Da Silva, a pharmacy assistant with large dark eyes and an irrepressible grin, was the first in her generation to have cancer, but the whole family was stalked by the disease. An aunt had leukemia, an uncle had thyroid cancer, another had a brain tumour – and that uncle's grandson died of the same cancer.
She invited Achatz to her home in Turvolandia, a four-hour drive northwest of Sao Paulo, where the doctor did a group genetic counselling session for more than 40 people crammed into a sitting room. She was delivering the unhappy news that they had a 50-per-cent chance of carrying a gene mutation that threatened frighteningly high odds of cancer. But, she urged them, by joining the research, they would have access to extensive medical screening and would be followed for years – and, she was able to tell them, most of the patients in whom they found cancers early were treated with just surgeries, and most avoided chemo or radiation therapy.

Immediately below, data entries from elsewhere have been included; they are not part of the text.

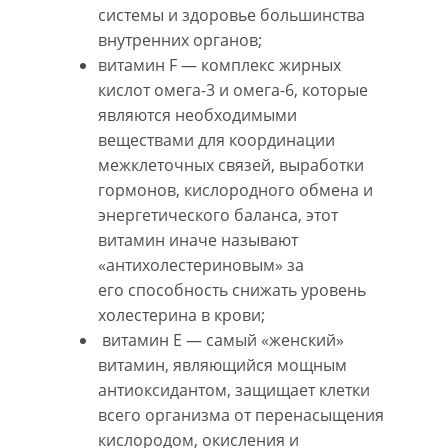
системы и здоровье большинства
внутренних органов;
витамин F — комплекс жирных
кислот омега-3 и омега-6, которые
являются необходимыми
веществами для координации
межклеточных связей, выработки
гормонов, кислородного обмена и
энергетического баланса, этот
витамин иначе называют
«антихолестериновым» за
его способность снижать уровень
холестерина в крови;
витамин E — самый «женский»
витамин, являющийся мощным
антиоксидантом, защищает клетки
всего организма от перенасыщения
кислородом, окисления и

Da Silva's cousin, Rosimeire Domingues, 32, is one of the extended family members who signed up to be tested. She has the mutation. But, she says, except for the hospital trips each year, she does her best not to think about it. Her own mother died of a swift-moving leukemia. But, she says, "I'm not worrying about it all the time, being neurotic – if it comes one day, I'll get an operation and take it out. I'm not going to spend time thinking about how I might die one day."

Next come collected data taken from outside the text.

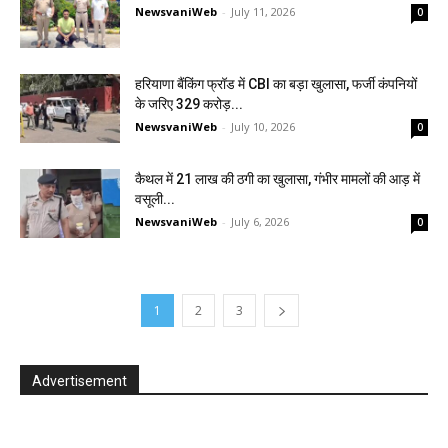
NewsvaniWeb
-
July 11, 2026
0
हरियाणा बैंकिंग फ्रॉड में CBI का बड़ा खुलासा, फर्जी कंपनियों
के जरिए ₹329 करोड़...
NewsvaniWeb
-
July 10, 2026
0
कैथल में 21 लाख की ठगी का खुलासा, गंभीर मामलों की आड़ में
वसूली...
NewsvaniWeb
-
July 6, 2026
0
1
2
3
Advertisement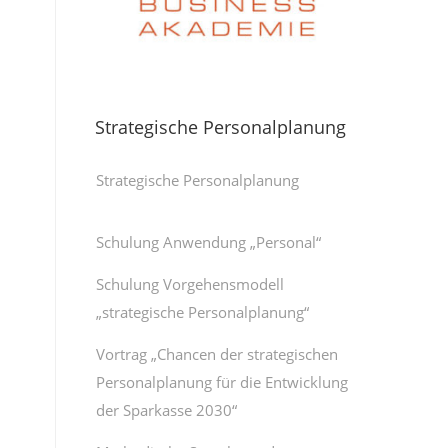
Strategische Personalplanung
Strategische Personalplanung
Schulung Anwendung „Personal“
Schulung Vorgehensmodell
„strategische Personalplanung“
Vortrag „Chancen der strategischen
Personalplanung für die Entwicklung
der Sparkasse 2030“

As Achatz's hypothesis that there was comparatively widespread prevalence of Li-Fraumeni in Brazil became more credible and better known, other researchers began to look for the mutation. In Porto Alegre in the south of Brazil, Ashton-Prolla, who works at the Federal University of Rio Grande do Sul, screened women in a preventive breast cancer clinic and found it occurred in one of every 300 of them. That translates to an astonishing 0.3 per cent of the population in the region. In Britain, by way of comparison, Li-Fraumeni is believed to occur in one in 10,000 to one in 25,000 people.
Patients in Achatz's study are monitored using what she dubbed the "Toronto Protocol," based on what Malkin was using at Sick Kids, adapted for Brazil. The tests avoid radiation (no CT scans or X-rays), but every six months each adult patient has a whole-body MRI, ultrasound exams, blood tests and a general exam. (Children are examined every three months.) The cost of those tests, Achatz says, pales in comparison with what it would cost to treat them for multiple cancers.
And the genetic test itself could be performed for just $26 (Canadian) a person, if the health systems were willing to take it on (about 75 per cent of Brazilians use the public health system; some private insurers will now pay for screening if a family member is identified with the mutation). But that, of course, then requires a commitment to pay for the ongoing monitoring of those who have the gene, and that makes everyone nervous, Ashton-Prolla says, since it's uncertain how many patients might be found.
Achatz, who gesticulates with long, thin hands while she does her best to maintain her patience explaining genetics to laypeople, has found herself in the unlikely role of confidante and comforter to a vast extended family – she has introduced branches from one part of the country to those from another – and she roots for them even as she moves on to trying to unlock the next mystery in their genes.
And even as she scans the families in Brazil, she is thinking beyond them. "You cannot say there isn't [a population] like this in another part of the world," she says. "It hasn't been detected – but we haven't looked in every corner."